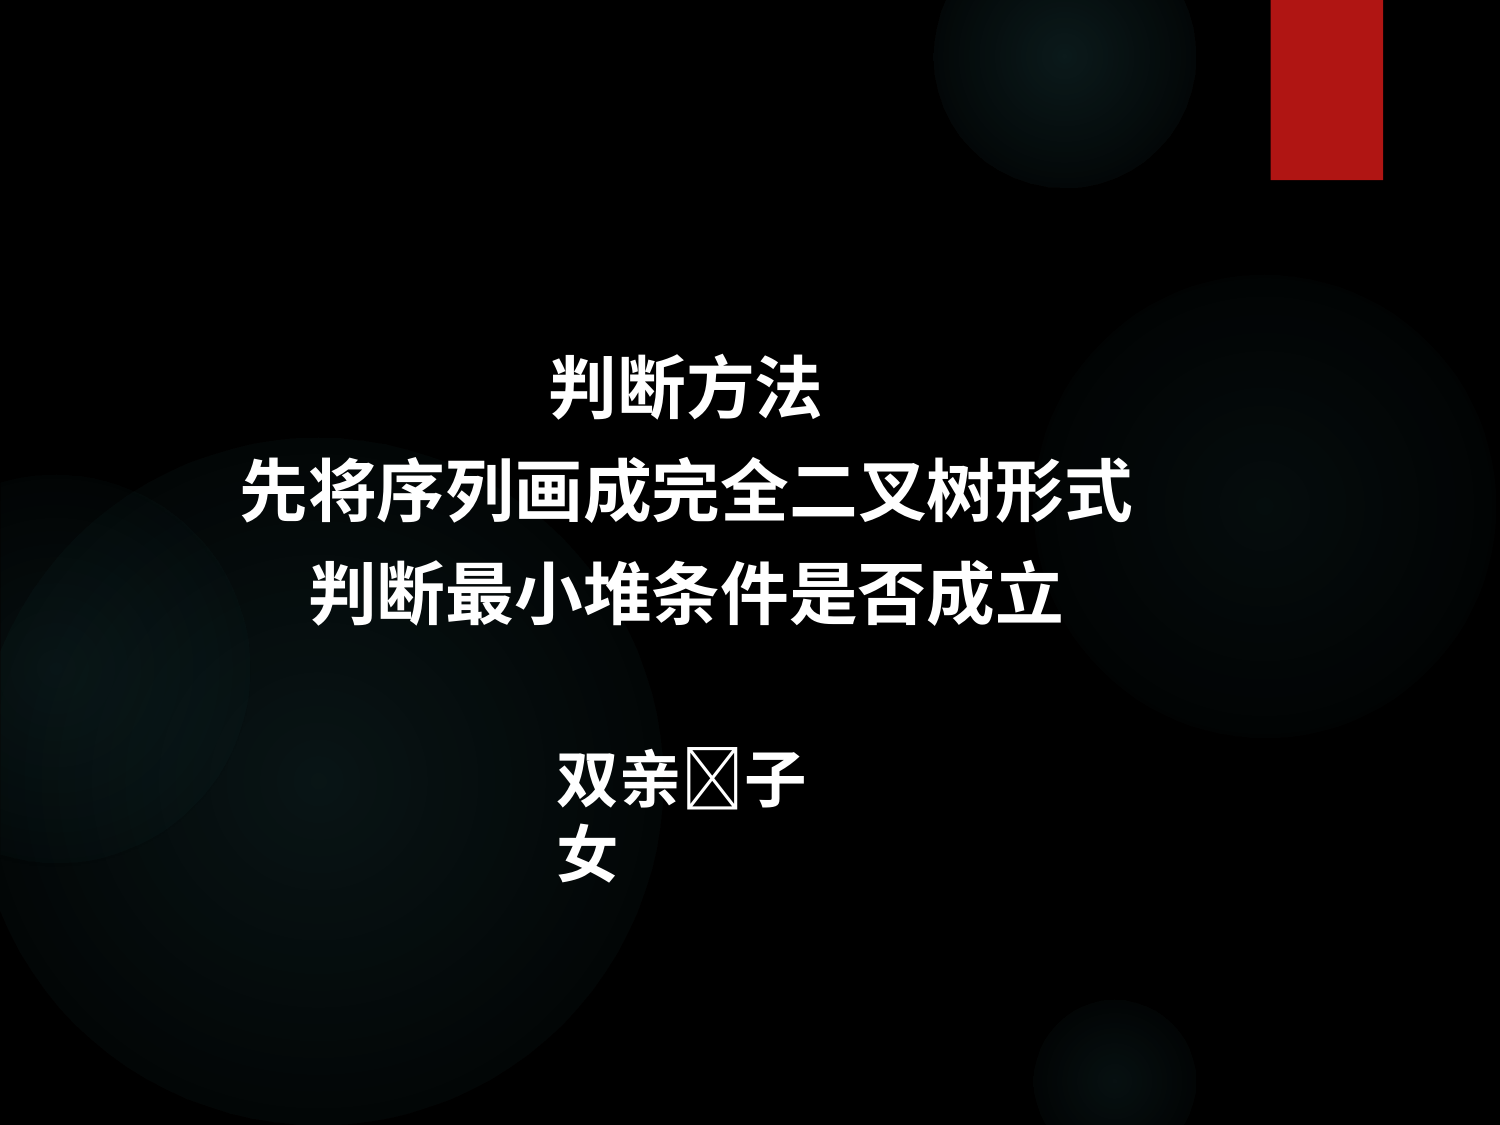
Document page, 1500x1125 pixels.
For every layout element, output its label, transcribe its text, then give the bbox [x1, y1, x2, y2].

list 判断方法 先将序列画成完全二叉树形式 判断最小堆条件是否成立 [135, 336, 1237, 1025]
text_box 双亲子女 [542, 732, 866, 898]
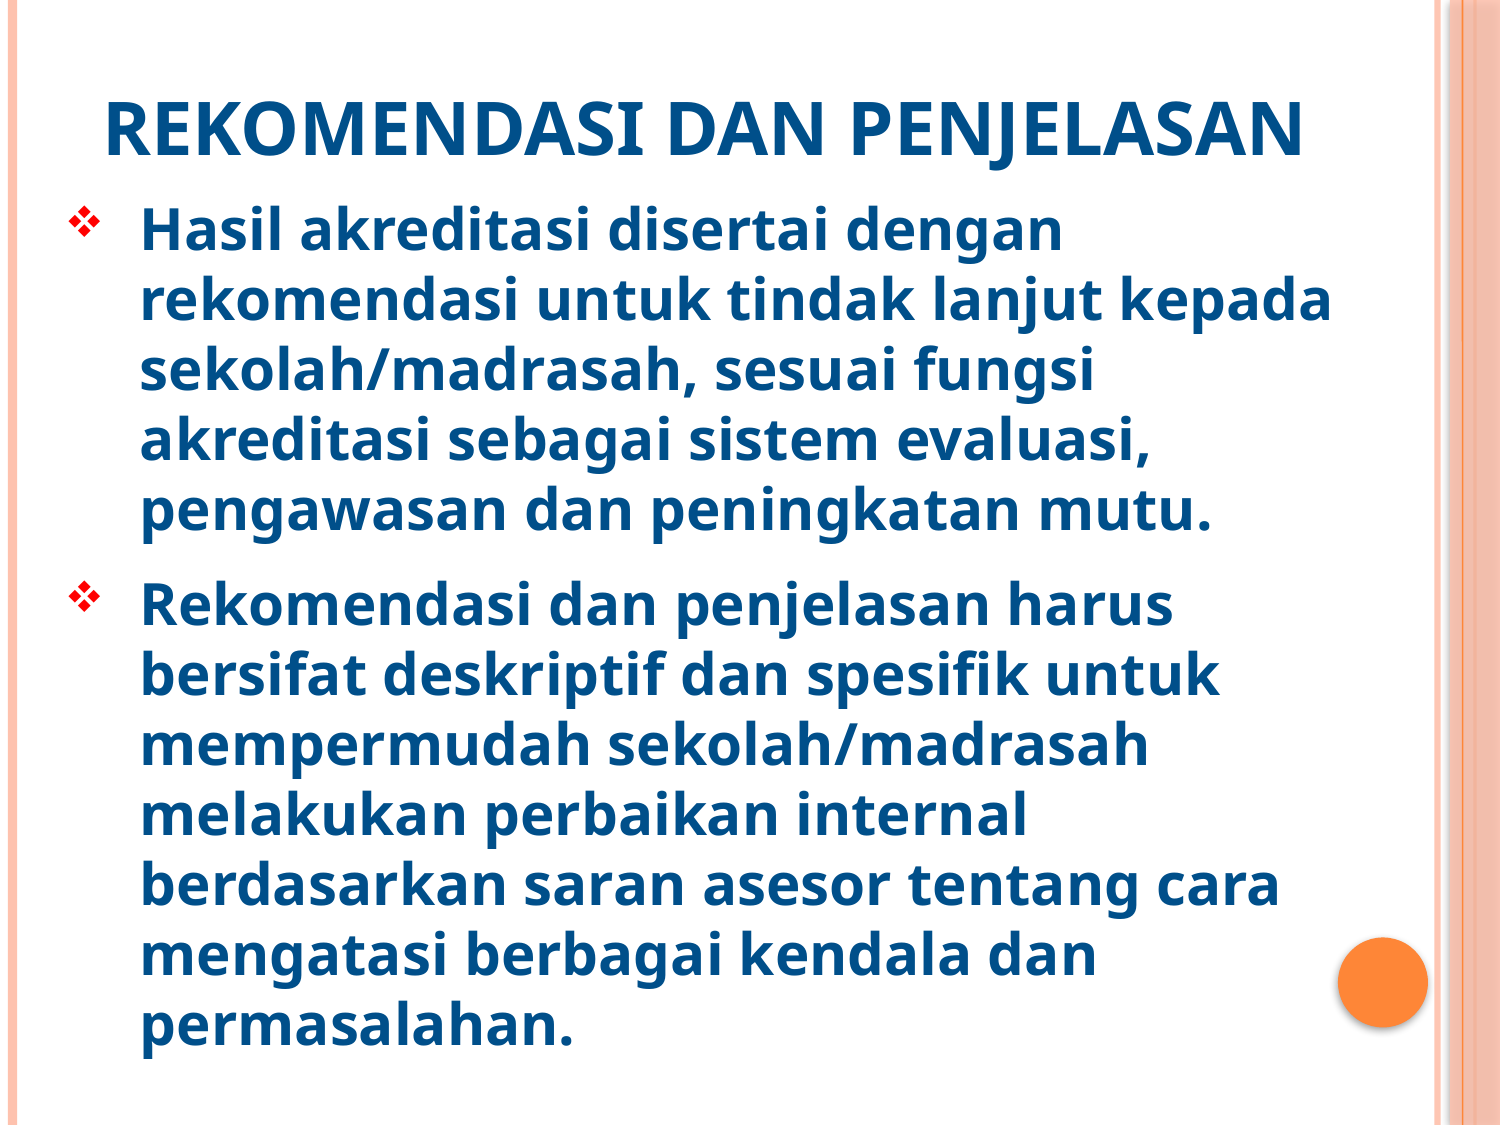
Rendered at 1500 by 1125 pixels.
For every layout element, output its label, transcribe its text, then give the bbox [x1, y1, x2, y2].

* * *

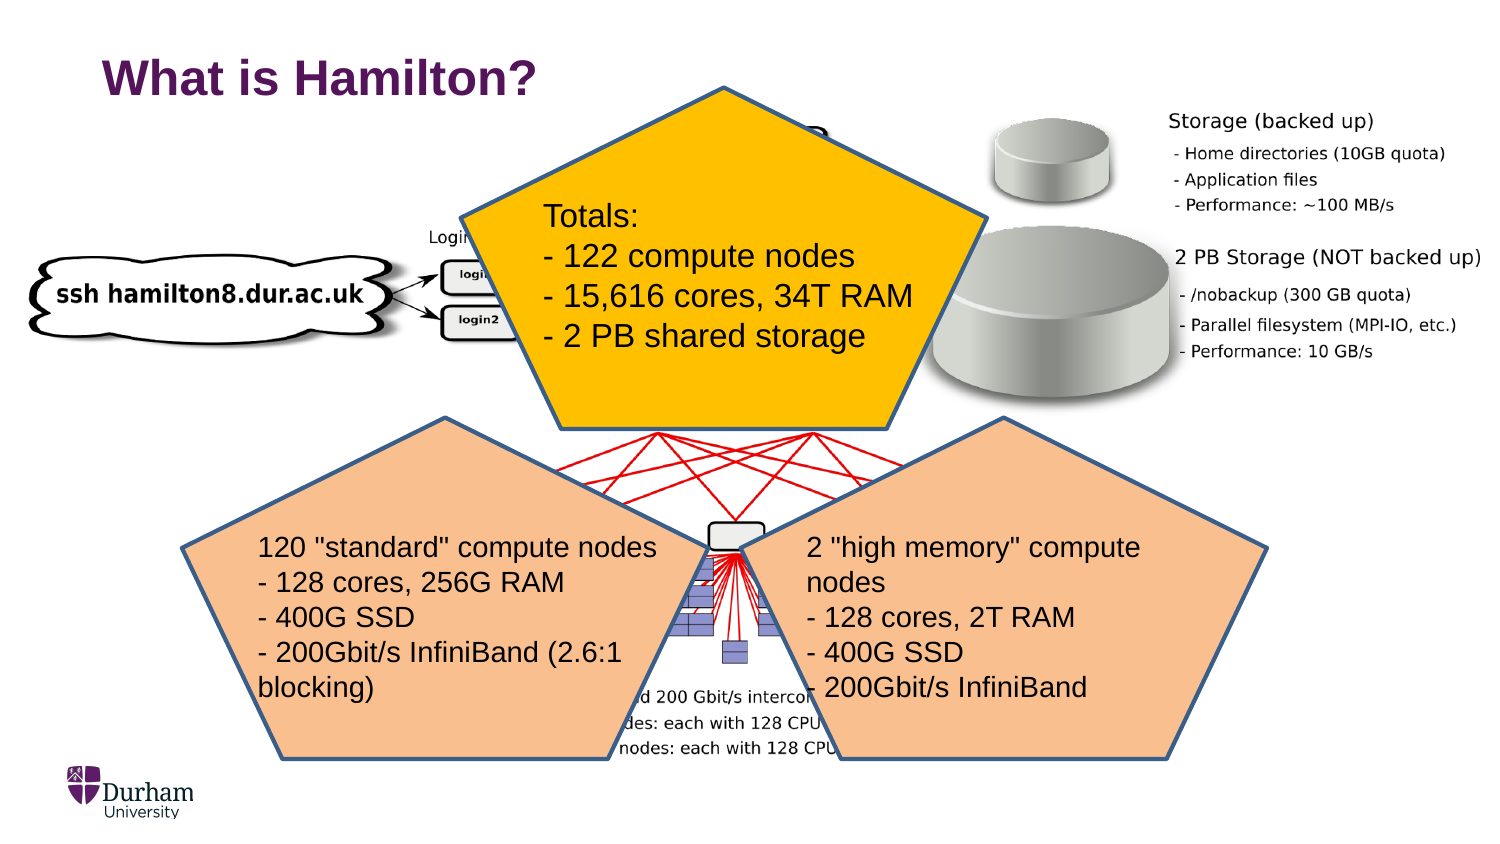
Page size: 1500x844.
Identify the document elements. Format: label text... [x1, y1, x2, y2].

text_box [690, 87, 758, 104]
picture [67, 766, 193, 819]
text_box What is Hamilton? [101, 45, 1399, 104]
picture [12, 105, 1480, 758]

> _PROBLEM DESCRIPTION_
Report each line of the listing above that uses the word "pixels".

> _SOLVED PROBLEM_
Document page, 1500x1125 pixels.
Rendered at 1500 by 1125 pixels.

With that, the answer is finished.